#### TASK TO COMPLETE
Recast the records below as a numbered list, from the first line through the line containing "genus: Rumina", with blank lines left out.

[Data entries]
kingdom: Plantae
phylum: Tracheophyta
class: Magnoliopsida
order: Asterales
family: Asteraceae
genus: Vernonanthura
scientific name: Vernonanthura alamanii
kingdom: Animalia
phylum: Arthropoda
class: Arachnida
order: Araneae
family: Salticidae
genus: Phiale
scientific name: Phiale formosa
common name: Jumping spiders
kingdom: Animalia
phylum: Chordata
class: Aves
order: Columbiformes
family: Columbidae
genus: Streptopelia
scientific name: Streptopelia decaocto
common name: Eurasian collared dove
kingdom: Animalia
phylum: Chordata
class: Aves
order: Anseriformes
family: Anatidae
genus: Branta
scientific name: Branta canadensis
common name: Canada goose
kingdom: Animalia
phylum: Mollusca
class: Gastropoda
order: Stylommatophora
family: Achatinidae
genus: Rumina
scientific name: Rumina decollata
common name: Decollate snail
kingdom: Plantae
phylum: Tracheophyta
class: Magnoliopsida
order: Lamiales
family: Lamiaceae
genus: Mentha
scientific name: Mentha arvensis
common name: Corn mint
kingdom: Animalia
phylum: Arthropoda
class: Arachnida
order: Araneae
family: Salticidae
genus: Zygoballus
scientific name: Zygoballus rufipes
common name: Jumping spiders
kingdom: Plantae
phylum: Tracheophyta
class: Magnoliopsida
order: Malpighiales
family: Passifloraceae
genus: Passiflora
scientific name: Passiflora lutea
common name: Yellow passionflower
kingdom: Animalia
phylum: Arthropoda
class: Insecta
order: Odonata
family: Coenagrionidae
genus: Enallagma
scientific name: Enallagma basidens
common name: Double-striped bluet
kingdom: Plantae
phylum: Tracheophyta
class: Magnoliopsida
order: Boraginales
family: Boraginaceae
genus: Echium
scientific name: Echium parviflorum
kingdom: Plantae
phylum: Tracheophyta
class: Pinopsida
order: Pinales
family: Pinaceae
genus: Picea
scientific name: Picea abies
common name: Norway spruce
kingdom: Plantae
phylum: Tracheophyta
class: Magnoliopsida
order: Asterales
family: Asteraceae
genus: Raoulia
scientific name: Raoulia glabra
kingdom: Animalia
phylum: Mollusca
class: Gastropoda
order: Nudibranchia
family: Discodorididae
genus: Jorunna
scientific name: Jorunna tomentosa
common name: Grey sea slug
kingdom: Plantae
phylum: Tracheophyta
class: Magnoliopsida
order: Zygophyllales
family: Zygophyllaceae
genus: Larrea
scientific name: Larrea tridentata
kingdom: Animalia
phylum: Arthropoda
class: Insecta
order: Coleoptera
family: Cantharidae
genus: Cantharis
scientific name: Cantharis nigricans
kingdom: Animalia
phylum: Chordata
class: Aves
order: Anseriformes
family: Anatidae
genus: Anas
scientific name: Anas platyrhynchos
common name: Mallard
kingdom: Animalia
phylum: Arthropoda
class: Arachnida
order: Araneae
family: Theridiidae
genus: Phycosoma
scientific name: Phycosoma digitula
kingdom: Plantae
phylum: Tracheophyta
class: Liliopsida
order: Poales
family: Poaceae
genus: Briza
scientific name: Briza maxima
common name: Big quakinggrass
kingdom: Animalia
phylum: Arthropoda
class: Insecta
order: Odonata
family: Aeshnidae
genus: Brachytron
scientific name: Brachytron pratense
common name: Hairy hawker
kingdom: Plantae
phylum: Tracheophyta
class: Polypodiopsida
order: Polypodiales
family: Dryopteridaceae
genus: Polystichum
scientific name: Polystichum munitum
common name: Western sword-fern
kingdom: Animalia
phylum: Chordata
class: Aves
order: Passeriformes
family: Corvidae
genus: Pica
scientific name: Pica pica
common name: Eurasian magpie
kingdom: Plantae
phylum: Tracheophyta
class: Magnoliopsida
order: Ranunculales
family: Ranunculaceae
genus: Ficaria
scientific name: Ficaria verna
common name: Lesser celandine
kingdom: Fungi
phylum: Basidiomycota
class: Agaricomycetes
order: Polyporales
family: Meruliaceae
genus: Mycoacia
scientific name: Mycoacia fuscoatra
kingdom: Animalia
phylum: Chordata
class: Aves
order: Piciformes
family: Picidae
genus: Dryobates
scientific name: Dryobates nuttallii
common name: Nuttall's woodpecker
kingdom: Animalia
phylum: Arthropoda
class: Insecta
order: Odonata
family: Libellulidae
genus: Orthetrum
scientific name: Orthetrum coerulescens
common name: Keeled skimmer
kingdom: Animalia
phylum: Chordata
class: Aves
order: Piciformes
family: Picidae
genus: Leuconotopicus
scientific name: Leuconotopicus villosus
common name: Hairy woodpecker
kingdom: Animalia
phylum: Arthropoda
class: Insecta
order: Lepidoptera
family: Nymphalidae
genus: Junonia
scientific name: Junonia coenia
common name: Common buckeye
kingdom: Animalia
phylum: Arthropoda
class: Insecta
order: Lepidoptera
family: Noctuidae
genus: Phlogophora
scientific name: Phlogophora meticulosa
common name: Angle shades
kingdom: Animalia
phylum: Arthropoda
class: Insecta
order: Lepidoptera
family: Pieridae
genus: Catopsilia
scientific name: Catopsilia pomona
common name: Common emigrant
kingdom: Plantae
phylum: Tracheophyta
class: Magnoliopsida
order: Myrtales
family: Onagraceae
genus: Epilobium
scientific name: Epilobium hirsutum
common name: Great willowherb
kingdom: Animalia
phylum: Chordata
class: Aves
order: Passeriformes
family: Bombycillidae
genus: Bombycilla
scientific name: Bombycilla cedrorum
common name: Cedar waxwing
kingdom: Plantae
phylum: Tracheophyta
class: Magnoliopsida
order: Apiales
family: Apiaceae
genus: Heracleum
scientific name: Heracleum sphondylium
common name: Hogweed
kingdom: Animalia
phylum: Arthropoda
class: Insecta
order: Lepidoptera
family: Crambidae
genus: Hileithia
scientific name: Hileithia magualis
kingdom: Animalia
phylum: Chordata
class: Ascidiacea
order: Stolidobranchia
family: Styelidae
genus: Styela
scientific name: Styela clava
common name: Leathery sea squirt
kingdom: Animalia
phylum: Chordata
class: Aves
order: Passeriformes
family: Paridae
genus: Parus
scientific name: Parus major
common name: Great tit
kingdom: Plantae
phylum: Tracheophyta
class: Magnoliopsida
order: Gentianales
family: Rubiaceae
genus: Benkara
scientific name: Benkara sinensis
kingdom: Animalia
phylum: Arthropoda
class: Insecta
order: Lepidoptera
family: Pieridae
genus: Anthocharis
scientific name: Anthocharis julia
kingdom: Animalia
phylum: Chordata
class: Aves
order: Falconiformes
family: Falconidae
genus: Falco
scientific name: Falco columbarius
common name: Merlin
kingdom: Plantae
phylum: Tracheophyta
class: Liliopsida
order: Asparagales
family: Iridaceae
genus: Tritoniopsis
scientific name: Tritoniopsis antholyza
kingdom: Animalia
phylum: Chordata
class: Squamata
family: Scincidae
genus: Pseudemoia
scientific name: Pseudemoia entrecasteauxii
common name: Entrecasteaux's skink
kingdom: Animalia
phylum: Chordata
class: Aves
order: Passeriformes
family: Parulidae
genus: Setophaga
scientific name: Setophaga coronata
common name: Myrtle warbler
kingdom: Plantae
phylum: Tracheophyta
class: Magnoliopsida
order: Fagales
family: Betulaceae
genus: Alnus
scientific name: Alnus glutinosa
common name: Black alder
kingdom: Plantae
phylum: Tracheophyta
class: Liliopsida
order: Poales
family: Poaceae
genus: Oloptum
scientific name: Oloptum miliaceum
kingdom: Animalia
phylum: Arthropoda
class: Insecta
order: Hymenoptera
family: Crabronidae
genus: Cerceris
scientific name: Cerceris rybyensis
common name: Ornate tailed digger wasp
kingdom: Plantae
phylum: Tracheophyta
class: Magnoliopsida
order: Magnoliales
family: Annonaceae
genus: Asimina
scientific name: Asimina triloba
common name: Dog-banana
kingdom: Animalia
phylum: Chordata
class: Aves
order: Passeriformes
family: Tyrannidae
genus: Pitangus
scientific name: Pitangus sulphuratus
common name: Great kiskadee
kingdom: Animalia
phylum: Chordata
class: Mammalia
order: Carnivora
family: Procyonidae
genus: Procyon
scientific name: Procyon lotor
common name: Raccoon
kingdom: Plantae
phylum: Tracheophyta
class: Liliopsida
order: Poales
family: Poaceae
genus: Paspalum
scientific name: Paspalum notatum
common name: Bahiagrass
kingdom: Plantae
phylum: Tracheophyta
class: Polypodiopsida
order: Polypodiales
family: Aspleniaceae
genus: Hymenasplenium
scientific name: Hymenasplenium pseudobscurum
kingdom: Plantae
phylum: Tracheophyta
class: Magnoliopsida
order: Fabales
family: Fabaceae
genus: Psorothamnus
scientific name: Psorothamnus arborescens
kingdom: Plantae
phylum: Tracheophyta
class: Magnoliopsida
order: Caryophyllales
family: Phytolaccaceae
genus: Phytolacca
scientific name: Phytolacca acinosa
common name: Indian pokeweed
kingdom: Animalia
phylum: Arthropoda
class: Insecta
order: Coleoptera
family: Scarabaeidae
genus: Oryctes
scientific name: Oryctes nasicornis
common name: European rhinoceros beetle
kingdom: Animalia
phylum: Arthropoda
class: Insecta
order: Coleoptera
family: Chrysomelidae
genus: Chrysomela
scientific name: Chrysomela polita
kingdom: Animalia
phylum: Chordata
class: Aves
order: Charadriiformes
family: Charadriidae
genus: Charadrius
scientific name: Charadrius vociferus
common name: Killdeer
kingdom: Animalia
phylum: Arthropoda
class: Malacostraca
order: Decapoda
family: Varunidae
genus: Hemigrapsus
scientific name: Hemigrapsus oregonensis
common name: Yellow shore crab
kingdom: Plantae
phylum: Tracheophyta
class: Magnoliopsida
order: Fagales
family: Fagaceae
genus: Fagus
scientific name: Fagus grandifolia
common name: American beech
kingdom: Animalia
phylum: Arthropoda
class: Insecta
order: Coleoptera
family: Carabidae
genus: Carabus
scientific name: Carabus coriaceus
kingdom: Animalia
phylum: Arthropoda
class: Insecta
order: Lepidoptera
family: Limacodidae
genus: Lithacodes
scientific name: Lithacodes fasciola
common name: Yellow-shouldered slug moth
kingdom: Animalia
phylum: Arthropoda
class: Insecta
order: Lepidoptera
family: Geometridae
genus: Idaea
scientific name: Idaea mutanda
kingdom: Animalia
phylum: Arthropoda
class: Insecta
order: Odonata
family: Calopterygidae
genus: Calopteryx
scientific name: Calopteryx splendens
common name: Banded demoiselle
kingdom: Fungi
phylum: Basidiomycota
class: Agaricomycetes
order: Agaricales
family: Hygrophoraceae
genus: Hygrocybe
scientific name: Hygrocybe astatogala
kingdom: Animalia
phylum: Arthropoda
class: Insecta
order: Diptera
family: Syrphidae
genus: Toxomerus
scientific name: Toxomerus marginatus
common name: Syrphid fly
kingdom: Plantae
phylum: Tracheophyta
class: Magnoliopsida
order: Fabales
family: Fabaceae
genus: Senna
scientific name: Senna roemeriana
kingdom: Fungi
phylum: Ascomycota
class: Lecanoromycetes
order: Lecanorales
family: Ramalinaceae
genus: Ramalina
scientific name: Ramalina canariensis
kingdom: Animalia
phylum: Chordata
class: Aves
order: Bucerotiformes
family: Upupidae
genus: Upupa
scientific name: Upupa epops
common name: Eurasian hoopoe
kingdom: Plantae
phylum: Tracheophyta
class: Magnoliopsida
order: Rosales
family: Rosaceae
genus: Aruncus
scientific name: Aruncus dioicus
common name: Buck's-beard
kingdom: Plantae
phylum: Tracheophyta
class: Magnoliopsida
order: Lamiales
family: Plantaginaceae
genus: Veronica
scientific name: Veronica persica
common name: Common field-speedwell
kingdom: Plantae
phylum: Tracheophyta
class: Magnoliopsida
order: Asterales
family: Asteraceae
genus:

#### OUTPUT FOR THIS EXERCISE
1. kingdom: Plantae
2. phylum: Tracheophyta
3. class: Magnoliopsida
4. order: Asterales
5. family: Asteraceae
6. genus: Vernonanthura
7. scientific name: Vernonanthura alamanii
8. kingdom: Animalia
9. phylum: Arthropoda
10. class: Arachnida
11. order: Araneae
12. family: Salticidae
13. genus: Phiale
14. scientific name: Phiale formosa
15. common name: Jumping spiders
16. kingdom: Animalia
17. phylum: Chordata
18. class: Aves
19. order: Columbiformes
20. family: Columbidae
21. genus: Streptopelia
22. scientific name: Streptopelia decaocto
23. common name: Eurasian collared dove
24. kingdom: Animalia
25. phylum: Chordata
26. class: Aves
27. order: Anseriformes
28. family: Anatidae
29. genus: Branta
30. scientific name: Branta canadensis
31. common name: Canada goose
32. kingdom: Animalia
33. phylum: Mollusca
34. class: Gastropoda
35. order: Stylommatophora
36. family: Achatinidae
37. genus: Rumina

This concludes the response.